The NLRB and Social Media, Again

Today, the National Labor Relations Board (NLRB) Acting General Counsel Lafe Solomon released his second report describing 14 social media cases, all fact-specific, that his office has reviewed. Half cover questions about employer social media policies. Five of those policies were found to be unlawfully broad, one was lawful, and one was found to be lawful after it was revised.

The remaining cases involved discharges of employees after they posted comments to Facebook. Most discharges were found to be unlawful because they flowed from unlawful policies. Only one case upheld the discharge, despite an unlawful policy, because the employee’s posting was not work-related.

The report underscores the two main points he made earlier:

  • Employer policies should be drafted so as not to prohibit protected activity such as the employees discussing wages or working conditions.
  • An employee’s comments on social media are generally not protected if they are mere gripes not made in relation to group activity among employees.

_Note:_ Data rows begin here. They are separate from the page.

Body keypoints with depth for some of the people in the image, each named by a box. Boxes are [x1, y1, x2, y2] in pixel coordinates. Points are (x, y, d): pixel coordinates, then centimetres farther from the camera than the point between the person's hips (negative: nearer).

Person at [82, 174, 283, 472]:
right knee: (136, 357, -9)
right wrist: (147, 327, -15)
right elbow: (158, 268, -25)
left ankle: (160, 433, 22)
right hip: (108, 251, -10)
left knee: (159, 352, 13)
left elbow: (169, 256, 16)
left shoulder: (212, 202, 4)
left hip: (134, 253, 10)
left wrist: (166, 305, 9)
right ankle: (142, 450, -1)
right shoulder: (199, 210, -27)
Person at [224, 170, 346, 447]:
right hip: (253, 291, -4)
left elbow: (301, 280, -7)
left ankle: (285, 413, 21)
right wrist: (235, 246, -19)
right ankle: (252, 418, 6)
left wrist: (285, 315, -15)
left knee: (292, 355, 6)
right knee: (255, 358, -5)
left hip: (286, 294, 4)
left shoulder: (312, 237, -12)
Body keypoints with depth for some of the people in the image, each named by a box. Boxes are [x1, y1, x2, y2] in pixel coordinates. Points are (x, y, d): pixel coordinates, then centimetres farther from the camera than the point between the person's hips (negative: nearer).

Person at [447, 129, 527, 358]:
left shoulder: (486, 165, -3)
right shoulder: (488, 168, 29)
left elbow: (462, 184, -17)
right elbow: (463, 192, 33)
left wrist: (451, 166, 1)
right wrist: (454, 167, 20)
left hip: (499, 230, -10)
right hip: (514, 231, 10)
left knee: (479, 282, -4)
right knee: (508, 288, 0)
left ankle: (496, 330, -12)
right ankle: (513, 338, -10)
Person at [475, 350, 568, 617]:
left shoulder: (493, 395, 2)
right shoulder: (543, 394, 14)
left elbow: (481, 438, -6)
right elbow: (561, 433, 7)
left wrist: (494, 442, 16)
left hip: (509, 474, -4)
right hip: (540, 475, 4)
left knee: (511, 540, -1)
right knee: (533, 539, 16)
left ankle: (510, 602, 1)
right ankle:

Solomon also has asked regional offices to send cases they believe to be meritorious to NLRB headquarters Washington D.C to allow for tracking and consistency.  About 75 cases have been forwarded to the office to date. Clearly, controlling how to interpret the law regarding postings on social media, a form of communication that did not exist when the National Labor Relations Act was written in 1935, is worth following.

The report shows only how Solomon’s office has reacted to employers’ policies and their treatment of employees who create social media postings.  The Board has yet to weigh in on this issue, although there are three cases awaiting decision.